*Passage to read*.
★ ★ ★ ★ ★ ★ ★

ColBERT-based Retrieval with PLAID¶
PyLate provides a streamlined interface to index and retrieve documents using ColBERT models, powered by our high-performance PLAID index.
The PLAID Index¶
PyLate leverages PLAID, a purpose-built index for fast ColBERT retrieval and specifically FastPLAID, an optimized implementation that delivers significant performance improvements over the original PLAID.
Indexing¶
The following example demonstrates the end-to-end process of creating a PLAID index from a collection of documents.
Step-by-Step Index Creation¶
Here's how to load a model, initialize an index, and populate it with your documents.
from pylate import indexes, models
# A sample collection of documents to index
documents_ids = ["doc_001", "doc_002", "doc_003", "doc_004", "doc_005", "doc_006", "doc_007", "doc_008"]
documents = [
"The Eiffel Tower is a wrought-iron lattice tower on the Champ de Mars in Paris, France. It was designed by Gustave Eiffel and completed in 1889 as the entrance to the 1889 World's Fair. It is a globally recognized symbol of France and one of the most visited paid monuments in the world. The tower is 330 meters tall and has three levels for visitors.",
"The Louvre is the world's largest art museum and a historic monument in Paris, France. It is located on the Right Bank of the Seine River in the 1st arrondissement. A central landmark of the city, the Louvre is home to some of the most famous works of art, including the Mona Lisa and the Venus de Milo. Its distinctive glass pyramid was added in 1989.",
"ColBERT is a highly effective neural retrieval model based on late interaction. It was introduced by Omar Khattab and Matei Zaharia. Unlike traditional dense retrieval models that compute a single vector for the entire query and document, ColBERT computes a contextualized embedding for each token of the query and document, and then performs a fast, parallelized late interaction between them.",
"Paris is known for its cafes, fashion, and the Seine River. The city's rich history dates back to the Roman era, and it has since become a major center for art, culture, and gastronomy. Landmarks like the Notre-Dame Cathedral, Arc de Triomphe, and the Sacré-Cœur Basilica add to its architectural beauty.",
"Deep Learning based information retrieval models have advanced the state of the art in search. These models, often trained on massive datasets, can understand the nuanced semantics of language, moving beyond simple keyword matching. Techniques like Siamese networks, Transformers, and contrastive learning are commonly used to build these powerful retrieval systems.",
"The University of Paris, known as the Sorbonne, is one of the world's oldest universities. It was founded in the mid-12th century and gained a strong reputation for academic excellence. The university has played a pivotal role in the intellectual history of Europe and has been a hub for philosophers, scientists, and writers for centuries.",
"The Arc de Triomphe honors those who fought and died for France in the French Revolutionary and Napoleonic Wars. Located at the western end of the Champs-Élysées, it is a key landmark of Paris and a symbol of national pride. The monument stands at the center of Place Charles de Gaulle, a busy roundabout.",
"The Seine is a major river in northern France, flowing through Paris and into the English Channel. It has been a vital waterway for commerce and a source of inspiration for countless artists. Many of Paris's famous monuments and buildings are situated along its banks, including the Notre-Dame Cathedral and the Louvre Museum."

★ ★ ★ ★ ★ ★ ★

*Listing*.
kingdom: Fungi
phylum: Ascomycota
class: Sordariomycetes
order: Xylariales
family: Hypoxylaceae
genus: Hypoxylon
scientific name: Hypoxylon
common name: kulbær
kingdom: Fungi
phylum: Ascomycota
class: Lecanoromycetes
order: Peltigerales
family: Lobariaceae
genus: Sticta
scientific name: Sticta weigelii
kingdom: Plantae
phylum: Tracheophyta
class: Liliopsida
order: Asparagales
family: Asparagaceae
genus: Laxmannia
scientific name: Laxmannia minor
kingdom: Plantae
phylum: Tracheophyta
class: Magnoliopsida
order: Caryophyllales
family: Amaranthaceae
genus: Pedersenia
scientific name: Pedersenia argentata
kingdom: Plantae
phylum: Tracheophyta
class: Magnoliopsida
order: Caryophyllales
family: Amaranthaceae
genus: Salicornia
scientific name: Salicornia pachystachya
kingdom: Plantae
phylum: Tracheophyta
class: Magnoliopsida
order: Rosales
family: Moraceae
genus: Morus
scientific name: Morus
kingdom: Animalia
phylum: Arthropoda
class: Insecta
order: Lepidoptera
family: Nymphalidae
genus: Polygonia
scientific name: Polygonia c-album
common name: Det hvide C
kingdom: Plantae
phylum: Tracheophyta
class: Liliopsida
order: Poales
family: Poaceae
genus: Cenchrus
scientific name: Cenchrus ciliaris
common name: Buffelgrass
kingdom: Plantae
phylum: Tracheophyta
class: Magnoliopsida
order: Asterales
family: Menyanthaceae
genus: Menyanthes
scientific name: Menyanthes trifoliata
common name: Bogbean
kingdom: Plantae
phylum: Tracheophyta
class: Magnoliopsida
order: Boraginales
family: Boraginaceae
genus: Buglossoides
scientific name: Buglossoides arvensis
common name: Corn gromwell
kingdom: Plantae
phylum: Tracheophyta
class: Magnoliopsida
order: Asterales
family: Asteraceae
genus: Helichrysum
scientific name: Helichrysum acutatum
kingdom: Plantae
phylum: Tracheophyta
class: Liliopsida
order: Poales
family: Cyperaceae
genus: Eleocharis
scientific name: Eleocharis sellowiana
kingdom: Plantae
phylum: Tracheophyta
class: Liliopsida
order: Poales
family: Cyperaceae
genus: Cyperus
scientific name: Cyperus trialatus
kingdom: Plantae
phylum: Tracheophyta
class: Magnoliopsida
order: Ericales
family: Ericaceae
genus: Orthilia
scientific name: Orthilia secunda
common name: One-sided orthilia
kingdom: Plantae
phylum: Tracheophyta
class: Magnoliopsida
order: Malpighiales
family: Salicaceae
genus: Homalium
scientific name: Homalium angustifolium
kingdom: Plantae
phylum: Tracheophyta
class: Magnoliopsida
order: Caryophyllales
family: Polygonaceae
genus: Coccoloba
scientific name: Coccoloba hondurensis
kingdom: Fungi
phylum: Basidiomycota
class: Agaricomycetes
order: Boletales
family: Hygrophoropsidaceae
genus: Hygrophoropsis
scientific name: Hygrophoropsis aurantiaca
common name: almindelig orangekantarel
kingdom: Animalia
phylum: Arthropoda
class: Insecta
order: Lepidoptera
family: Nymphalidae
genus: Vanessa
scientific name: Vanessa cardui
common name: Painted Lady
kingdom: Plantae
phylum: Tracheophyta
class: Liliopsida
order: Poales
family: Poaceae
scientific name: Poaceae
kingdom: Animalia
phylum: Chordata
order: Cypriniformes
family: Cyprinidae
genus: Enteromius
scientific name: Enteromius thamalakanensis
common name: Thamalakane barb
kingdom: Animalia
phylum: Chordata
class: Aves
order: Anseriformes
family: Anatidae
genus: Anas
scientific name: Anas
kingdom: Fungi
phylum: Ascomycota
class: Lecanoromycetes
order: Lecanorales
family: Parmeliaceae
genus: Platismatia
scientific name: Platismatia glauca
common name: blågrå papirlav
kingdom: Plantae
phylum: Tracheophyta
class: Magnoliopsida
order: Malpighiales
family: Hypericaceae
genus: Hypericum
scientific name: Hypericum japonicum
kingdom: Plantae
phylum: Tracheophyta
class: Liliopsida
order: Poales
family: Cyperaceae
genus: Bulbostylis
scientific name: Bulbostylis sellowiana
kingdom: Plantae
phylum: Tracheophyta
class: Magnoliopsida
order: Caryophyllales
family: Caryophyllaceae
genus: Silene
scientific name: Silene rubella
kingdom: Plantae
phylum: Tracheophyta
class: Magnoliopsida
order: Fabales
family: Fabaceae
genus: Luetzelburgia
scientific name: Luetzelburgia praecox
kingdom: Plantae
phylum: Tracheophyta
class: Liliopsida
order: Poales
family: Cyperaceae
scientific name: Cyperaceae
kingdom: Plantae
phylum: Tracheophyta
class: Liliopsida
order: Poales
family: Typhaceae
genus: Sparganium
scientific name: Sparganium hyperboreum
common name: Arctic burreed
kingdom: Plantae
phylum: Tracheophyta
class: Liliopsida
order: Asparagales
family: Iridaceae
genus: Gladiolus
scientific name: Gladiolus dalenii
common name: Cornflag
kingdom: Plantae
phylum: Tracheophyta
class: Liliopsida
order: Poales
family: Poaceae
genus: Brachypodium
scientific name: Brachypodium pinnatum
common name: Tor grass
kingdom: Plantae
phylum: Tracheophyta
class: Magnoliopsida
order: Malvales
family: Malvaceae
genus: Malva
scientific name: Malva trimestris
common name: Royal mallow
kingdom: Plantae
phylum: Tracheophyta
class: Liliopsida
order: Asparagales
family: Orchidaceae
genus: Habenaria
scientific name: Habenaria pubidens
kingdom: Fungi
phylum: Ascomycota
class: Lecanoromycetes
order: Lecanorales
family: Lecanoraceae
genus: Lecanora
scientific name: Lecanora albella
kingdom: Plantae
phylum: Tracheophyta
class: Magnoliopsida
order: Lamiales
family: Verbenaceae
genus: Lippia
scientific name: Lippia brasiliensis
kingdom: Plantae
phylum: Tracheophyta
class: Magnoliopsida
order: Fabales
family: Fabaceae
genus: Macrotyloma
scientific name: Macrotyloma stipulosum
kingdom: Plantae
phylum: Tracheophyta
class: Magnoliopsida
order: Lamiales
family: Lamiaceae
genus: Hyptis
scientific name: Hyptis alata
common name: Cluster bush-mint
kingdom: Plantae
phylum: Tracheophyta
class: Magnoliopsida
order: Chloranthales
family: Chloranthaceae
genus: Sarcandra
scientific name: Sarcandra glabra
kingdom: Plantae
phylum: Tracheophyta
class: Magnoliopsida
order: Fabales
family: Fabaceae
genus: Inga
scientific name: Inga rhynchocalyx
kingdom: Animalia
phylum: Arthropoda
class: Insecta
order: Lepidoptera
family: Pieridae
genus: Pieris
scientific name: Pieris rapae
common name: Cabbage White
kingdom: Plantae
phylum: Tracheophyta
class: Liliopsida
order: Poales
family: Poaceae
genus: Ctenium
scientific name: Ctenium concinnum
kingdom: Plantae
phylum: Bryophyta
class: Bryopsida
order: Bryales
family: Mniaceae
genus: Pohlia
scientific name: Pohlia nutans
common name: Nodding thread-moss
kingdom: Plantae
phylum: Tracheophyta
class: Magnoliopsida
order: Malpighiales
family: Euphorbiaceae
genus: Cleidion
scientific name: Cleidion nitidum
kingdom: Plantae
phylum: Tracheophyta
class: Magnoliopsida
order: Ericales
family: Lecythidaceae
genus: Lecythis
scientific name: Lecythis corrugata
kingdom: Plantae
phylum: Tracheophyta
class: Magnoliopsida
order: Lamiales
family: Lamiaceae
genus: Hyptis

★ ★ ★ ★ ★ ★ ★

*Exercise instructions*.
#1 Repeat the part of the PyLate retrieval page from "The PLAID Index¶" up to and including "the original PLAID.".
#2 Write the rows, from their first line up to and including the line with "family: Lobariaceae", as a JSON list of strings with one string per line, leaving out blank lines.

*Answers for the tasks*.
#1
The PLAID Index¶
PyLate leverages PLAID, a purpose-built index for fast ColBERT retrieval and specifically FastPLAID, an optimized implementation that delivers significant performance improvements over the original PLAID.

#2
[
  "kingdom: Fungi",
  "phylum: Ascomycota",
  "class: Sordariomycetes",
  "order: Xylariales",
  "family: Hypoxylaceae",
  "genus: Hypoxylon",
  "scientific name: Hypoxylon",
  "common name: kulbær",
  "kingdom: Fungi",
  "phylum: Ascomycota",
  "class: Lecanoromycetes",
  "order: Peltigerales",
  "family: Lobariaceae"
]